課題: 以下の行から、文字列「donde」を含む行をすべてそのまま抜き出してください。大文字と小文字は区別されます。

課題用データ:
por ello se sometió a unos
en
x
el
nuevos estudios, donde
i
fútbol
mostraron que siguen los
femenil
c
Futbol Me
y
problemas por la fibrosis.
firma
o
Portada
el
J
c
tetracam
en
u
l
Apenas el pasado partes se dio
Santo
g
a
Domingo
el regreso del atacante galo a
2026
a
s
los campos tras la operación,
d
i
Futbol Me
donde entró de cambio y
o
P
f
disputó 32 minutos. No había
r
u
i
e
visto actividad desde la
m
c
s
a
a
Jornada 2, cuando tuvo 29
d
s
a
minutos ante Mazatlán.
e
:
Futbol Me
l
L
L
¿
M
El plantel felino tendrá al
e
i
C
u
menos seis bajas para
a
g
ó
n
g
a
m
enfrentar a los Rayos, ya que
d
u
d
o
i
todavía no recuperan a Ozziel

==

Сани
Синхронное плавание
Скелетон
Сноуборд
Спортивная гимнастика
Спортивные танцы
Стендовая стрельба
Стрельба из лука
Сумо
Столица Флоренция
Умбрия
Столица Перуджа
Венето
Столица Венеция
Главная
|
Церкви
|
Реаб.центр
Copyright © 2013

想定解答:
nuevos estudios, donde
donde entró de cambio y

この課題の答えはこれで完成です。